Segment Start: Task input

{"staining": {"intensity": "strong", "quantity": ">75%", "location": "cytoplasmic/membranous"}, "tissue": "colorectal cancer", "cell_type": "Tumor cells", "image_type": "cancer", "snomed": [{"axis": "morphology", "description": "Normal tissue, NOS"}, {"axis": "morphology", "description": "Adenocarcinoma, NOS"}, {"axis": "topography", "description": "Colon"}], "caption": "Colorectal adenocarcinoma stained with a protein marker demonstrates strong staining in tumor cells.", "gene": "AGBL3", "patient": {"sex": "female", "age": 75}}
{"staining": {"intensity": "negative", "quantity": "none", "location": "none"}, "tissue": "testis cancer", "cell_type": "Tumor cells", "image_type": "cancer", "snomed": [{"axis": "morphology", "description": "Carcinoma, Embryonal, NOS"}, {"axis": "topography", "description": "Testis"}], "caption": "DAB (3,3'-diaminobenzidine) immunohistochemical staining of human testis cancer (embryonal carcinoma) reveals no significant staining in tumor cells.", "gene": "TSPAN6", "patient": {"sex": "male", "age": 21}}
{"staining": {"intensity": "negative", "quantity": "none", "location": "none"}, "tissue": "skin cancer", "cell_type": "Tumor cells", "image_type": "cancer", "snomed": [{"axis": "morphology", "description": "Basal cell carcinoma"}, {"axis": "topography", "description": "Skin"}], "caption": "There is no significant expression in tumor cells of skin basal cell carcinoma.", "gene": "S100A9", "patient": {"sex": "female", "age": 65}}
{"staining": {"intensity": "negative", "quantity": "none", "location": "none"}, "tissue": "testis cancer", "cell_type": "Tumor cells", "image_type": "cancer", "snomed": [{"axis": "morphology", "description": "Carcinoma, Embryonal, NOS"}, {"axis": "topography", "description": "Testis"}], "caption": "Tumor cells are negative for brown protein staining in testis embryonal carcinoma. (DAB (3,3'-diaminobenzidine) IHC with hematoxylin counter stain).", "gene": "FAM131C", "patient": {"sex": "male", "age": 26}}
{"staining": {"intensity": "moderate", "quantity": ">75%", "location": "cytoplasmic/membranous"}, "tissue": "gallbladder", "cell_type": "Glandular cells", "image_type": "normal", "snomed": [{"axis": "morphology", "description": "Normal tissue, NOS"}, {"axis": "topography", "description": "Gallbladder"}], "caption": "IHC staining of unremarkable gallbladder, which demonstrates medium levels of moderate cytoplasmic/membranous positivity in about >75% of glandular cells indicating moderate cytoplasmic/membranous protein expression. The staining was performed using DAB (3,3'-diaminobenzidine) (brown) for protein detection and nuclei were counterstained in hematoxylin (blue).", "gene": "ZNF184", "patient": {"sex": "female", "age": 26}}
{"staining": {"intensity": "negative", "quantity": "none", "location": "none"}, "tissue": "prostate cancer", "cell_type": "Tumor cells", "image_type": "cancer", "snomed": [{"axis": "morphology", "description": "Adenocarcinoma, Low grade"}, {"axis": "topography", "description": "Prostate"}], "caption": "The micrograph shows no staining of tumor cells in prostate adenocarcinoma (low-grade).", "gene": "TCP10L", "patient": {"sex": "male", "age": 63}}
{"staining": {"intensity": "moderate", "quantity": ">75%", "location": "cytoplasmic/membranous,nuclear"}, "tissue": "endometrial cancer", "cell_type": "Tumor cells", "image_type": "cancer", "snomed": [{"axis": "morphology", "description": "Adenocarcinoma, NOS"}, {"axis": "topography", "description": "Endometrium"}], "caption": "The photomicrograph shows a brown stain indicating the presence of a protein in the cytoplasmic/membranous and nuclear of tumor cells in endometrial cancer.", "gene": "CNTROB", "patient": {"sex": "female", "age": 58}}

Segment End: Task input

Answer with one number, namely how many lines in the records contain the string "shows".

2